Work instructions
In the entries below, how many lines hold the word "generated"? Answer with the number only.

Data excerpts
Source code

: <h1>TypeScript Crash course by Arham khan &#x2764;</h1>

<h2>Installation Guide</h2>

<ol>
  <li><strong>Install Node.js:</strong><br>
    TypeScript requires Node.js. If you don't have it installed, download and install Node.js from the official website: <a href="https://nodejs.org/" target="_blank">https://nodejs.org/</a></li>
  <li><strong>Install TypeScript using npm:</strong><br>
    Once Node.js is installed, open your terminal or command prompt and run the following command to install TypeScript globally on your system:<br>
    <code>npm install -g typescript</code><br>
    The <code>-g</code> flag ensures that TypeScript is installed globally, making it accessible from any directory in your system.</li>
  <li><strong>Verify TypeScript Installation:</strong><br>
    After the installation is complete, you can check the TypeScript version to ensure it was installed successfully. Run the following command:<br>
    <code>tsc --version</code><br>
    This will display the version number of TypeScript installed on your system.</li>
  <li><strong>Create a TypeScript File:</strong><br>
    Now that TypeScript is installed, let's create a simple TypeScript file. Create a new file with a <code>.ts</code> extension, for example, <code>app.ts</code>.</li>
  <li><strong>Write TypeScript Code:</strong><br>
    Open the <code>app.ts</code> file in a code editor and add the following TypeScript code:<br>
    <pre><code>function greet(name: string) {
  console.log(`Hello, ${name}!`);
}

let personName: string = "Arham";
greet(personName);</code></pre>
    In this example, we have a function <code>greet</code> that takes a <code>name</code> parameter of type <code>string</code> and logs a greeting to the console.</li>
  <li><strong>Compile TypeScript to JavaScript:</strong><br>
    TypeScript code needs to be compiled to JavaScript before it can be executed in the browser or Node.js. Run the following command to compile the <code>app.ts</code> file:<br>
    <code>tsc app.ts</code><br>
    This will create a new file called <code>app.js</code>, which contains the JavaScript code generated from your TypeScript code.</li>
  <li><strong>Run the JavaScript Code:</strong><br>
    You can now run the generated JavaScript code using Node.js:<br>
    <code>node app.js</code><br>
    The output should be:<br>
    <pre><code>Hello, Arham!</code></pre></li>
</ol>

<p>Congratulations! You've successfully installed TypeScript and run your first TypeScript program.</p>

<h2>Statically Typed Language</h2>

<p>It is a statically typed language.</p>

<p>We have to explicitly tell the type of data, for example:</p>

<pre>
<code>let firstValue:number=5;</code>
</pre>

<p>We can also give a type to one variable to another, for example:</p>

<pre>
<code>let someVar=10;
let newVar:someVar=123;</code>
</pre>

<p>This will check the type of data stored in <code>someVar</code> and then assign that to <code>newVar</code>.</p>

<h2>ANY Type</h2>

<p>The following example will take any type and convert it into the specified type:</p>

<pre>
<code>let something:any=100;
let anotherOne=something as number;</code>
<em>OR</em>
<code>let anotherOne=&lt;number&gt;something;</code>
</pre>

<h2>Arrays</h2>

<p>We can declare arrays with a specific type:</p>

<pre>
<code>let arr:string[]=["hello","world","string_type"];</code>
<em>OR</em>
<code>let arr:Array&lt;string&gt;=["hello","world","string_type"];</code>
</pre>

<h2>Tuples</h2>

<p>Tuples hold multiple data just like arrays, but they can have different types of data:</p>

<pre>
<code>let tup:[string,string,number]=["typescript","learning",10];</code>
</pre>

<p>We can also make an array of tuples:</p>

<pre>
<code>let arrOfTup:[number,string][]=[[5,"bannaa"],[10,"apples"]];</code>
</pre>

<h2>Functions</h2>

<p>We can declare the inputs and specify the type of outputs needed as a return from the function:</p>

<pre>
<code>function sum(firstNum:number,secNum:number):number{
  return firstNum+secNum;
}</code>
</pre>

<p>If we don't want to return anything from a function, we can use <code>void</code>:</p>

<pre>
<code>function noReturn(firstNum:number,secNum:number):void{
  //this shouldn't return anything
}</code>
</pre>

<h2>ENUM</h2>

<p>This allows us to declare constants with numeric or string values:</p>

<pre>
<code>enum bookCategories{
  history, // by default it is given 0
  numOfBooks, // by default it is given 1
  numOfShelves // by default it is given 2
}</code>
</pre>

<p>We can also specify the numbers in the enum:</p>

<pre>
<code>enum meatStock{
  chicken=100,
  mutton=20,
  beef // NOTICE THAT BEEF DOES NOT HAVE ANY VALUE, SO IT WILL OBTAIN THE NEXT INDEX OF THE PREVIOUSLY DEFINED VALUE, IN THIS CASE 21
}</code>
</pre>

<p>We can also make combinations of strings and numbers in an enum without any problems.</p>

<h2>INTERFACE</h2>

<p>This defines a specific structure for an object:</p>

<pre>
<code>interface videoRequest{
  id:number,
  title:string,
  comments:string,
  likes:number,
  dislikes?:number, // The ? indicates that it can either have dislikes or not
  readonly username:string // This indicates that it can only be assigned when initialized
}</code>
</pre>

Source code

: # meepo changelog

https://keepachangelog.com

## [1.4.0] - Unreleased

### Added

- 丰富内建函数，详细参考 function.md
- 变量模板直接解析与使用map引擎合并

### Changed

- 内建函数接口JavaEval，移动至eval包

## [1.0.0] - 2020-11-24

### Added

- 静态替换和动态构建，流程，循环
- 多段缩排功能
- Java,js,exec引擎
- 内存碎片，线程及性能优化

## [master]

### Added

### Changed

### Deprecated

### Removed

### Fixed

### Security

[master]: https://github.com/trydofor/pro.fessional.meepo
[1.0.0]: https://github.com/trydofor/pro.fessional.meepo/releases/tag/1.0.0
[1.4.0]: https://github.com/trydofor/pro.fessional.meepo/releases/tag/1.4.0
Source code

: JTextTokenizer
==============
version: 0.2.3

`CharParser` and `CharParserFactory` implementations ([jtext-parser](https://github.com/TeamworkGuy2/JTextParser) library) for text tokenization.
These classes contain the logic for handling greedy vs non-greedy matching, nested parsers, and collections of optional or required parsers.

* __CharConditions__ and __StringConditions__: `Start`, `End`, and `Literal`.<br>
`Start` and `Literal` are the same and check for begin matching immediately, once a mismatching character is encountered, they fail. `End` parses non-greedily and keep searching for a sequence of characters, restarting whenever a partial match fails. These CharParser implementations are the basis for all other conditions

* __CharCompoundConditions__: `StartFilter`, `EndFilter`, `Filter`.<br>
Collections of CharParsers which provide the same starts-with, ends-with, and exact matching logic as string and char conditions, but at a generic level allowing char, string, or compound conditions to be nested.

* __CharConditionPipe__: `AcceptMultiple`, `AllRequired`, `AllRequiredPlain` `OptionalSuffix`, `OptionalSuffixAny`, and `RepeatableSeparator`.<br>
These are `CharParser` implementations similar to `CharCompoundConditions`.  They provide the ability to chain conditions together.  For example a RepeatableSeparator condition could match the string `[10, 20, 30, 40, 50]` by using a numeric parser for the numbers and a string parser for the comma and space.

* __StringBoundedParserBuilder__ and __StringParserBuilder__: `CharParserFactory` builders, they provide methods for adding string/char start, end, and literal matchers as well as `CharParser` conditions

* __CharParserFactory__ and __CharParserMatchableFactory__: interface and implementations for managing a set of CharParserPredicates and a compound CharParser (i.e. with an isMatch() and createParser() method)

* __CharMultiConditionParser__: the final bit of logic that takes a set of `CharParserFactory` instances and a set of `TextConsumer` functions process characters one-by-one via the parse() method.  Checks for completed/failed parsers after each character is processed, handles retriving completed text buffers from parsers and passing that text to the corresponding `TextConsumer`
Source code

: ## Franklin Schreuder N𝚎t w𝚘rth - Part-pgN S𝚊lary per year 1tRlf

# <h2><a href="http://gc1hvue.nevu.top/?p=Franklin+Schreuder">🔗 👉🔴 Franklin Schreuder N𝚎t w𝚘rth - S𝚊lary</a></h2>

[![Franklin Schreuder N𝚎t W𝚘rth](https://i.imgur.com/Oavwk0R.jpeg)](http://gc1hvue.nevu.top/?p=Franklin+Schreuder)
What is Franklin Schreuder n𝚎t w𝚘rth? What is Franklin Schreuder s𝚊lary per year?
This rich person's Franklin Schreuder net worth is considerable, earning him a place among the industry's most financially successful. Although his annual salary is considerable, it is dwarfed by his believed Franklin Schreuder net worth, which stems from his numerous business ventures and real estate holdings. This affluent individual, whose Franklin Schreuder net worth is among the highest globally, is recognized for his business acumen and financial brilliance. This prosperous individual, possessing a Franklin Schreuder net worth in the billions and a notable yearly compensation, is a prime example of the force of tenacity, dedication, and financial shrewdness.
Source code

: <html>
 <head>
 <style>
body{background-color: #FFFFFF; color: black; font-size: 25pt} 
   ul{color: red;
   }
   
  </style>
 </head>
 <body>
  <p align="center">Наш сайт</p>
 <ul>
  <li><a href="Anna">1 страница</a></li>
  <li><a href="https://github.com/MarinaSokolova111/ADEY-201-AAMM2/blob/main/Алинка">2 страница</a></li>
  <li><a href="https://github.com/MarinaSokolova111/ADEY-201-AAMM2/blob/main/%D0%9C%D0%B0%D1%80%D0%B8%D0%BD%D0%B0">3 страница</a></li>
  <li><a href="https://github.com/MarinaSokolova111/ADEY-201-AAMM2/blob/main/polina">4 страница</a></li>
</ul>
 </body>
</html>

Finished task
2